- [Activity]:
The task calls for each line of the records below in which the word "wrist" appears.

+ + + + + + +

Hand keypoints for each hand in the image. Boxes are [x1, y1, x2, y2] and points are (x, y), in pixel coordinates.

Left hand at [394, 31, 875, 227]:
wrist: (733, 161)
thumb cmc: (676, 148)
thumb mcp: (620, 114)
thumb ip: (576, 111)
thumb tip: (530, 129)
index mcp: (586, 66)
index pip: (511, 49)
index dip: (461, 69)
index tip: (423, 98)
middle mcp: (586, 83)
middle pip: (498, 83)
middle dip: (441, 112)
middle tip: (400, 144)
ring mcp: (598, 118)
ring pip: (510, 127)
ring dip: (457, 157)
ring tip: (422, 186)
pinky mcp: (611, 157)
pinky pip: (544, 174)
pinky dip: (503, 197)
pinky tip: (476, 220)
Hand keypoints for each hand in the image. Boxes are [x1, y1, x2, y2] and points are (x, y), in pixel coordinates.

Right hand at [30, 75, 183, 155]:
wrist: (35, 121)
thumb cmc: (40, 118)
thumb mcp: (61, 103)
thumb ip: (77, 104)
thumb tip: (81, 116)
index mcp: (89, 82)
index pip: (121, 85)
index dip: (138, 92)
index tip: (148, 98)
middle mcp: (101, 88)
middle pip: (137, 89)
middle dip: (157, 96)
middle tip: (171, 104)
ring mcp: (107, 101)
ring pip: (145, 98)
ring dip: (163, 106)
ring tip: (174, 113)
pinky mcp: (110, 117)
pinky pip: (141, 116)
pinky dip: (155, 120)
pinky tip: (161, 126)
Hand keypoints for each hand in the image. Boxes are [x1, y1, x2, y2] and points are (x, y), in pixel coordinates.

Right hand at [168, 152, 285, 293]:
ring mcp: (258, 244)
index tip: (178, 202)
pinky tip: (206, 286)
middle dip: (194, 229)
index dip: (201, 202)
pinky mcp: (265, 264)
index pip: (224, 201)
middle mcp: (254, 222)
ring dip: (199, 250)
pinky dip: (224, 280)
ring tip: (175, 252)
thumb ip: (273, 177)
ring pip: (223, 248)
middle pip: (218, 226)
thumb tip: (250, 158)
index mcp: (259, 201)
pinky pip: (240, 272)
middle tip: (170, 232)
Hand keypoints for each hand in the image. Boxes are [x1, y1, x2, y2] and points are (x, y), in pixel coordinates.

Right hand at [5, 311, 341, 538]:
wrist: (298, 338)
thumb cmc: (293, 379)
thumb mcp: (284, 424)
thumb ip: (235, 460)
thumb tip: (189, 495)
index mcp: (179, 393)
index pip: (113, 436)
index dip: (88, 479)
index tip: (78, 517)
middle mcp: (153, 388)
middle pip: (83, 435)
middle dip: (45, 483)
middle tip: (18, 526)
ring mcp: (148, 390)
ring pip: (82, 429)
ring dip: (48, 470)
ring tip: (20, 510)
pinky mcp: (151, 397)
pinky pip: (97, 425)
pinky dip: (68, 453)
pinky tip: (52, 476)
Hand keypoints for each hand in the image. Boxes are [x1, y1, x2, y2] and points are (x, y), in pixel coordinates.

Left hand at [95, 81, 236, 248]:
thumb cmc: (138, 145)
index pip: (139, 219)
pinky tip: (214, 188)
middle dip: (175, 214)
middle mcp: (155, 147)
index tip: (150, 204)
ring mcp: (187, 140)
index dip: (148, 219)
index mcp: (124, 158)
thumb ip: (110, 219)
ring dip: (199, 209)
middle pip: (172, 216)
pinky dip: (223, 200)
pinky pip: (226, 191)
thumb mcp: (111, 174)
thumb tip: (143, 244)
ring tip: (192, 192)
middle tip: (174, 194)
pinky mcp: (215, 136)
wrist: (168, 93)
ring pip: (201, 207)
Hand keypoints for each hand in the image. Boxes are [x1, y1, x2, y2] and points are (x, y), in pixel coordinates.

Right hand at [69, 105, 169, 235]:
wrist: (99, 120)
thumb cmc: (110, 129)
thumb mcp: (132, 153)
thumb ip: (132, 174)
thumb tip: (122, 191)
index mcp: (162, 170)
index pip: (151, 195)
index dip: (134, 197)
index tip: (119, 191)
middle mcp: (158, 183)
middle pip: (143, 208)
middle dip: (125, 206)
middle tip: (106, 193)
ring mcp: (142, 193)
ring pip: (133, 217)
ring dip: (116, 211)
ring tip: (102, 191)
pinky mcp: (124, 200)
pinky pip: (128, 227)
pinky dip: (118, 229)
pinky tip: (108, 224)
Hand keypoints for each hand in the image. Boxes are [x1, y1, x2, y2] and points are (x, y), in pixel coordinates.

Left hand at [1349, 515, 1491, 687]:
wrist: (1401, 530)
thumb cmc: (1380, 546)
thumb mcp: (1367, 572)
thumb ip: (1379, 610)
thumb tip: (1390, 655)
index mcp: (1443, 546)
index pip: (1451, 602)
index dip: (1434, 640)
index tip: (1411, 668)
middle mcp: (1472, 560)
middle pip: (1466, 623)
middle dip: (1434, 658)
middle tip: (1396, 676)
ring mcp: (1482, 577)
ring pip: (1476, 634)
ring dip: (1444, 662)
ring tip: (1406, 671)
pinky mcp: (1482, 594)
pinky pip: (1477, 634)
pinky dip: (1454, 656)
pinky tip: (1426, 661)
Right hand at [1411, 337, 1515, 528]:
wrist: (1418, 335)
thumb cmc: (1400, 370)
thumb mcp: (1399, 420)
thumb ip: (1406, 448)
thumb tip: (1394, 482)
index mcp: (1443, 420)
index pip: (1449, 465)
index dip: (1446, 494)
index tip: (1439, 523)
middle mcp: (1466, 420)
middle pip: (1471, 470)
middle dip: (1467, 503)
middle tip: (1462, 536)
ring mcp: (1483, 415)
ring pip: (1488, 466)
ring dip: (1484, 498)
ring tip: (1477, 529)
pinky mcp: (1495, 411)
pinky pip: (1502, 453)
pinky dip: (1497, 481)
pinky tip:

+ + + + + + +

- [Task response]:
wrist: (733, 161)
wrist: (35, 121)
wrist: (298, 338)
wrist: (168, 93)
wrist: (99, 120)
wrist: (1401, 530)
wrist: (1418, 335)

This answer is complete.